- WHAT YOU SHOULD DO:
Below are records to give again exactly; omit each image they contain.

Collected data
- Opening Delimiter -
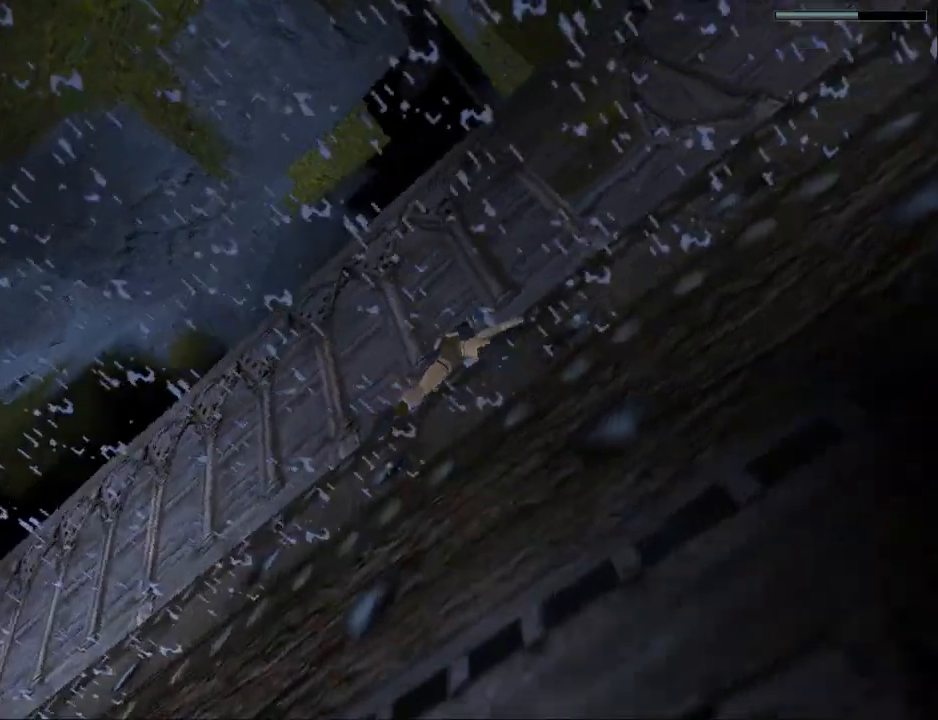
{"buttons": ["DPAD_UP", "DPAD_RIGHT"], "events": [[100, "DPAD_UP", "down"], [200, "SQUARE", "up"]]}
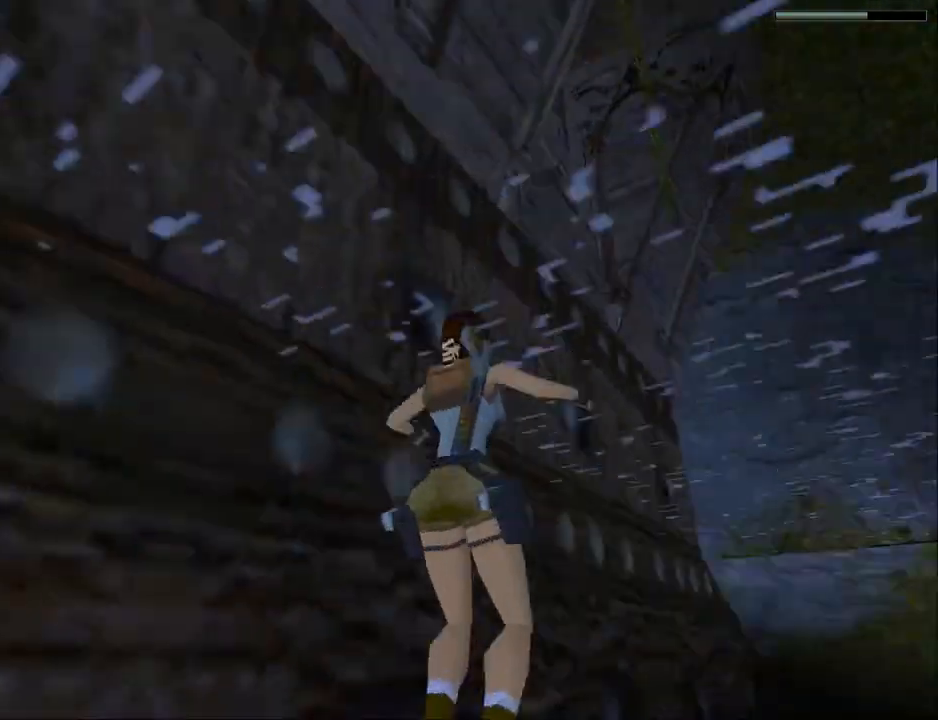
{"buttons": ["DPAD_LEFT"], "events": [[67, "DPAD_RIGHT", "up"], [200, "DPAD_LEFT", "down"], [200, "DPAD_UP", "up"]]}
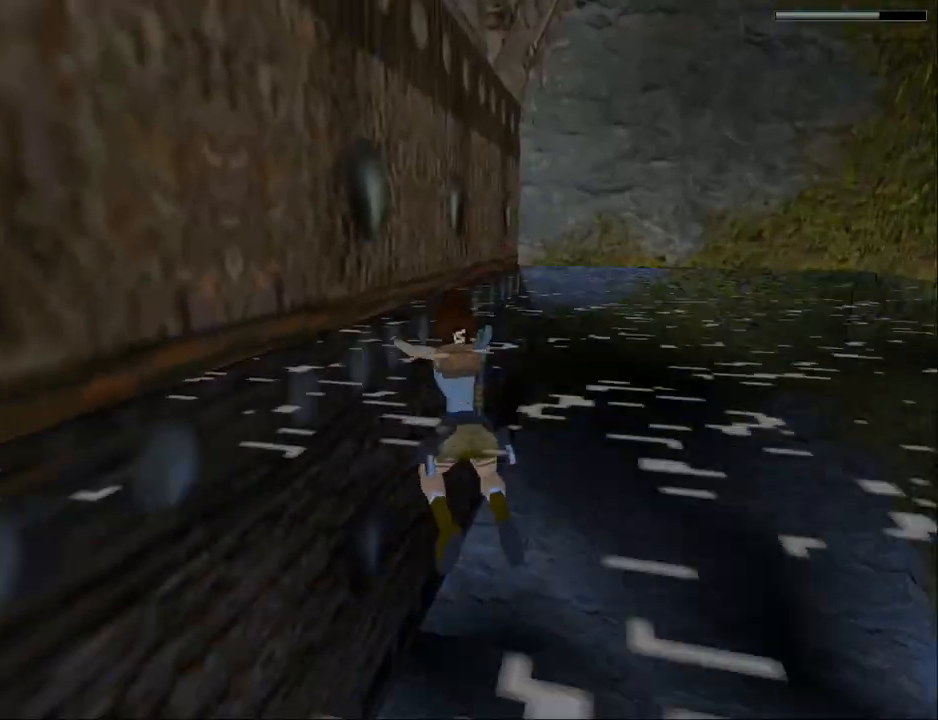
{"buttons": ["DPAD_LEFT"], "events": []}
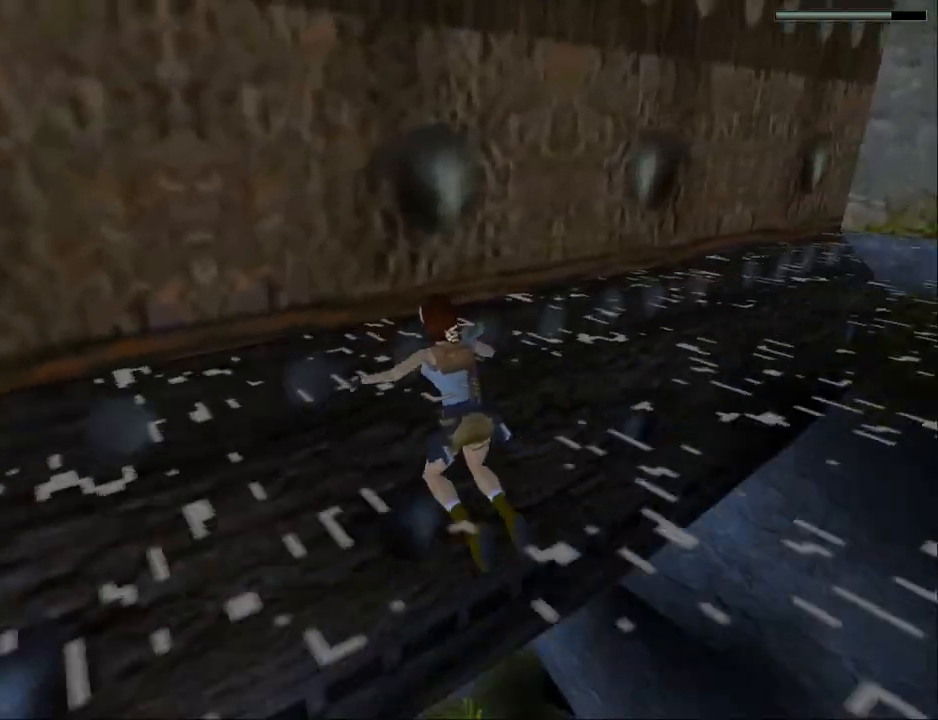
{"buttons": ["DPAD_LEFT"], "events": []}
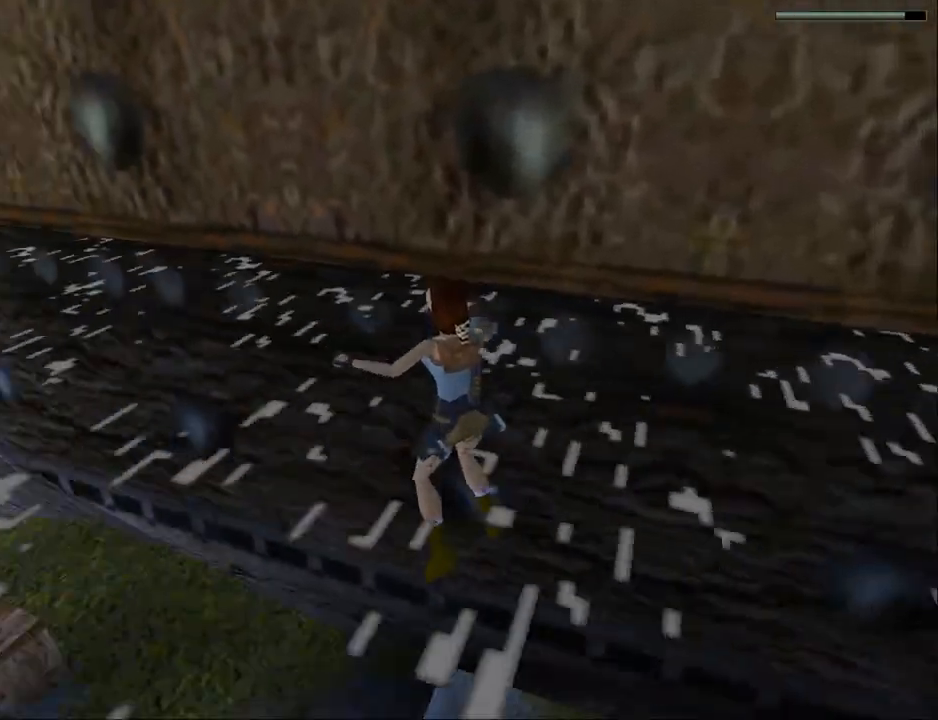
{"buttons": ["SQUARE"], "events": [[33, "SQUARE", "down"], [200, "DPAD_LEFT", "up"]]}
- Closing Delimiter -
- SOLUTION TO THIS PROBLEM:
{"buttons": ["DPAD_UP", "DPAD_RIGHT"], "events": [[100, "DPAD_UP", "down"], [200, "SQUARE", "up"]]}
{"buttons": ["DPAD_LEFT"], "events": [[67, "DPAD_RIGHT", "up"], [200, "DPAD_LEFT", "down"], [200, "DPAD_UP", "up"]]}
{"buttons": ["DPAD_LEFT"], "events": []}
{"buttons": ["DPAD_LEFT"], "events": []}
{"buttons": ["SQUARE"], "events": [[33, "SQUARE", "down"], [200, "DPAD_LEFT", "up"]]}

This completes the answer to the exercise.